#### [Task instructions]
1. Check whether each statement agrees with the post on CT and EEG after cardiac arrest: (a) the writer says CT in the first 48 hours serves diagnosis rather than prognosis; (b) the writer says one test or exam finding is usually enough to settle the outcome; (c) the writer calls severe loss of grey-white matter differentiation at 72 hours a good sign. Answer yes or no for each, quoting the words of the post that decide it.
2. Pick up the post on CT and EEG after cardiac arrest and keep writing it from the point where it stops.

#### [Provided passage]
_____
Scharman EJ, Troutman WG. Prevention of kidney injury following rhabdomyolysis: a systematic review. Annals of Pharmacotherapy. 2013 Jan;47(1):90-105.
I think the question of CT and EEG in OOHCA is a complicated and thorny issue, with a lot of personal perspective and opinion overlaying it. However, I will try and summarise my views.
I think there are some not very contentious points:
1. CT is indicated within the first 48 hours for diagnostic (rather than prognostic) reasons. For example, if the arrest was unwitnessed, the presentation was atypical or an alternative/additional pathology is possible. We have had massive PE’s and SAH’s present as OOHCA. Additionally, we have had one OOHCA who managed to fracture their C-spine on the way down.
2. There is no single investigation or examination finding that is definitive. Obviously there are exceptions to this for example a CT that showed tonsillar herniation or massive intra cerebral bleed. However these are not technically OOHCA and don’t occur that commonly. Therefore a multimodal approach is far more robust and fits with current ILCOR recommendations.
3. Clinical examination is the cornerstone of prognostication. Consistently abnormal neurology is far more indicative of eventual poor outcome that early CT or EEG. Absence of neurology (i.e. GCS 3 not doing anything at all) is not the same as presence of abnormal neurology (myoclonic jerking, extensor posturing etc). Giving more time often yields better impressions.
There are some other somewhat more contentious points:
1. EEG can demonstrate “malignant” rhythms- status epilepticus, burst suppression, Generalised supression and alpha coma. 88% of non-survivors will have a malignant EEG
2. Lack of reactivity also adds weight to a dodgy EEG
3. CT done too early may be falsely reassuring, or demonstrate “early hypoxic change” that is not prognostic. However, the later the CT is done and the more severe the changes, the more helpful it becomes. Severe loss of grey-white matter differentiation at 72 hours is a poor feature.
_____
#### [Records provided]
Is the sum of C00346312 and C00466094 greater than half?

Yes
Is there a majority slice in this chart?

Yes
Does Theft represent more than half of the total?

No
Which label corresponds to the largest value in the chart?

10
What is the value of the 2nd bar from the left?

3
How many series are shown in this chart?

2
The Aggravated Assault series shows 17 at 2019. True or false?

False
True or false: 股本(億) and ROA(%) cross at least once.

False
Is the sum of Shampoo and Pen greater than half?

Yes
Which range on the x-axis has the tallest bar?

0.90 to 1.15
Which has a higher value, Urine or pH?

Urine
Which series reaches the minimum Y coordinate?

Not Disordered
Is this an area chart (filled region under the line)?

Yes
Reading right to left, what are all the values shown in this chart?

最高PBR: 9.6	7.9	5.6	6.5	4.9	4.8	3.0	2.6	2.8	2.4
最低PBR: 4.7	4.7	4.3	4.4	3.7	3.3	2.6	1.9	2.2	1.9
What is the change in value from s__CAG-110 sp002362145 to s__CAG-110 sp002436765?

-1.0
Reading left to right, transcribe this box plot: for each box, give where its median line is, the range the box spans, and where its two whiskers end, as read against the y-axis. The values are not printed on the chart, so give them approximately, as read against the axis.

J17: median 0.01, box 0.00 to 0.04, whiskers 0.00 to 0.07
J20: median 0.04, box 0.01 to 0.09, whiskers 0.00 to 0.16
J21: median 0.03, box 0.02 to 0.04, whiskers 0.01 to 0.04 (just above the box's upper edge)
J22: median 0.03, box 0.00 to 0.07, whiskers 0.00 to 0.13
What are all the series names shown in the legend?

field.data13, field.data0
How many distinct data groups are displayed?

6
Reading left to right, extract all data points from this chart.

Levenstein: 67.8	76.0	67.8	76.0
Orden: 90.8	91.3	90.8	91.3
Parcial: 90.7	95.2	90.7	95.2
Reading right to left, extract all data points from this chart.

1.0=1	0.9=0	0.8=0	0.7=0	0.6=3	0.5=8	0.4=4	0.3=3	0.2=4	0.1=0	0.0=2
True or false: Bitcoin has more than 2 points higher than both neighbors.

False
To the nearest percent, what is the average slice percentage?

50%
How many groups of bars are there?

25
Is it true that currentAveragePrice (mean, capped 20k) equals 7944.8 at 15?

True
_____
#### [List of answers]
1.
(a) Yes: "CT is indicated within the first 48 hours for diagnostic (rather than prognostic) reasons."
(b) No: "There is no single investigation or examination finding that is definitive."
(c) No: "Severe loss of grey-white matter differentiation at 72 hours is a poor feature."

2.
4. There are a number of clinical features that demonstrate poor outcome but they are so devastating that I do not think they add much. For example, loss of pupillary reflex or corneal reflex consistently at 72 hours have a false positive rate approaching 0%. However, this happens very infrequently and is as obvious as saying a patient whose head has come off has a survival rate approaching 0%.
5. Status myoclonus refractory to treatment also has a poor outcome but there is no definition of what status myoclonus is, and what refractory to treatment consists of- I haven’t encountered many myoclonic situations that do not resolve with increasing doses of Keppra.
With these in mind I take the following approach-
a. CT prior to ICU admission only if alternative diagnosis is possible.
b. At least 24 hours of sedation and temperature management post-arrest.
c. Stop sedation and assess neurology first- those that appear to be emerging don’t get any further investigations.
d. Patients who show no neurology get an EEG and CT at the 48-72 hour mark
e. Patients who show abnormal neurology still get an EEG and CT with me, though I am aware that this is not the case with all of my colleagues.
f. The information gained from these three aspects (neurology, CT, EEG) are used in concert with family discussion and previous wishes to determine next steps.
g. MRI is only requested if situation is equivocal or family are unaccepting.
Thanks B, great summary of a sensible treatment pathway.
Just wondered where evoked somatosensory potentials fit into this pathway…….my understanding was that they were a better test than EEG. Are you using them routinely in Leeds?